My mother in law was dying of cancer and our connection was tenuous.
It was a time when saying to her anything was tantamount to saying the wrong thing.
She was dying with the determination that she had to do so artfully and with flair,
Planning a memorial down to the hat
That sat stage side as she answered
All the world's a stage
She was a player on this floorbaord, no less a theatrical connoisseur
Dressing in the way of Greta or lining an eye as if on a barge
It would hold me in appreciation of the art of looking,
But I was miles away, to think about her days, in the five year ticking bomb
That blew almost to the moment of it's starting.
So I sent her something every month for five years,
except in the last 6 months when it just seemed impossible to find things as more than things,
Her kid primed to project has shorn my hide in the following years, forfeiting notice of that doing,
But the photo albums, flowers, drawings and volume of poetry were
All one had to give. (And maybe fairly meant so little to the tests she was taking.)
What I might want, maybe, if we were to switch seats.

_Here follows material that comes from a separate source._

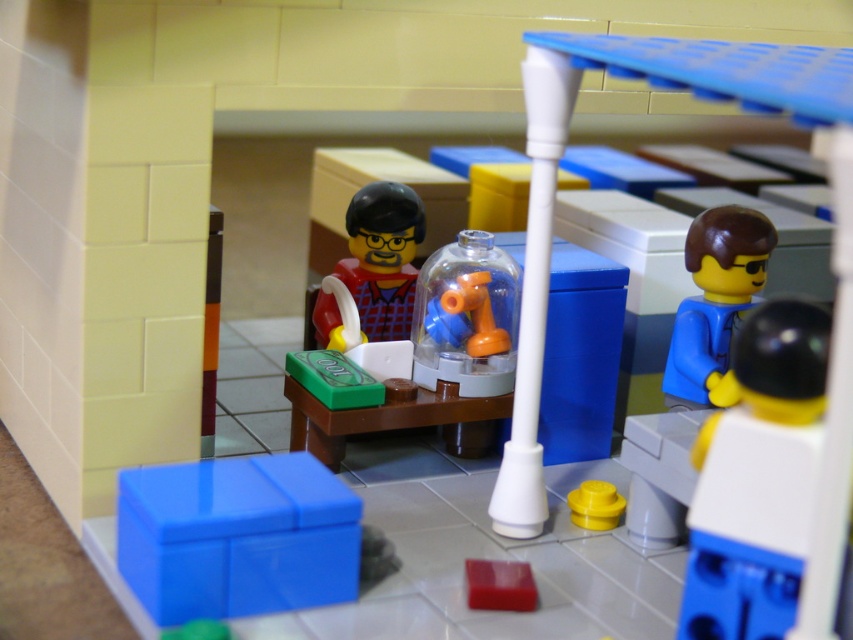
Based on the LEGO scene, is the white plastic figure at right positioned higher than the smooth red brick at lower center?

Yes, the white plastic figure at right is above the smooth red brick at lower center, meaning it is positioned higher.

You are a visitor looking at this LEGO scene. There is a point marked at coordinates (381, 257). What object is located at that point?

The point at coordinates (381, 257) marks the location of the matte red shirt at center.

The other cheek, a volume.

She had this beautiful Chinese pale silk she wore
In her evenings and mornings rising
That one finds in this book.
One of her favorites, never mind how she found it.
She said she performed some of this volume as pieces in small theater she did
One picture made me think of her in her trailing greetings in a morning, buttering the toast
Here in this volume are artworks of what probably might never hang strictly on any clothesline
But hang, yes, as artworks of clothes, feminine, she loved to dress
To dress up, to be seen wearing
To be spied in something eclectic or rare
As one might feel about stealing a bite
out of a fig after a long dry spell in idaho
It was exceedingly pleasant to see what she chose to put on of a day.

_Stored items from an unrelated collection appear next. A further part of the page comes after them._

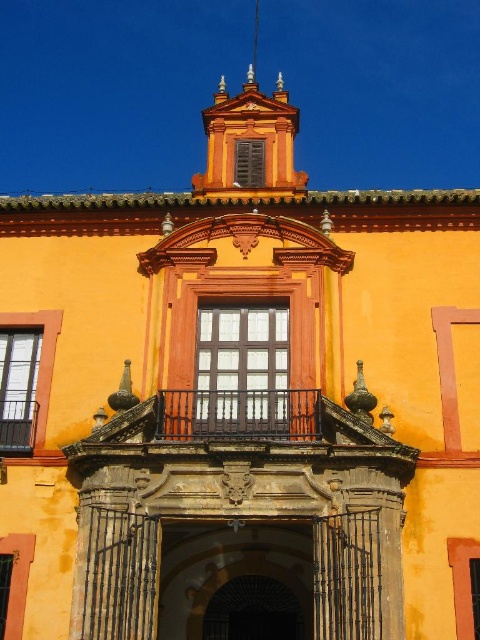
You are an architect designing a new building inspired by Spanish colonial style. You have to decide whether to place a decorative element above or below the dark brick archway at center and black wrought iron balcony at upper center. Based on their sizes, where should the decorative element be placed?

The dark brick archway at center is bigger than the black wrought iron balcony at upper center, so the decorative element should be placed above the dark brick archway at center to maintain visual balance.

From the picture: You are an architect designing a new building and want to incorporate elements from this Spanish colonial facade. You have a dark brick archway at center and a black wrought iron balcony at upper center in your design. Which element should you place higher up on the building to maintain the original proportions?

The dark brick archway at center is taller than the black wrought iron balcony at upper center, so to maintain the original proportions, the dark brick archway at center should be placed higher up on the building than the black wrought iron balcony at upper center.

You are a painter who wants to paint both the golden ornate gate at center and the black wrought iron balcony at upper center. Which object requires more paint in terms of width?

The golden ornate gate at center requires more paint in terms of width because its width surpasses that of the black wrought iron balcony at upper center.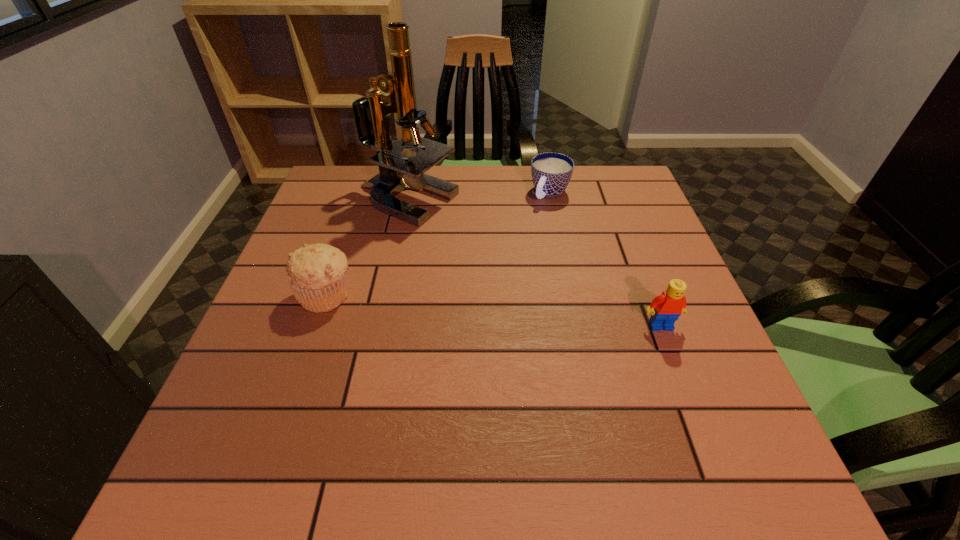
This screenshot has width=960, height=540. In order to click on vacant point located between the shortest object and the muffin in this screenshot , I will do `click(439, 244)`.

And next to this art in the volume sent was a poem, equal, greater, measured response to the work
As she and I sat peering at one another,
Across our talents.

It's hard, in a way, for artists to meet across the personage of son and lover
Rather like a dual that left both of us diminished
For it forming.
But we danced awhile over the collections that I'll be sharing here over this review,
This book a woman's treasure, equal to a man's wandering eye
Poetry of what we clothe our desires, heart, child and warrior in, or behind
And what we wear when walking out to be viewed, shed of artifice.
It is a book that stands there Dior, and desperate at the same time.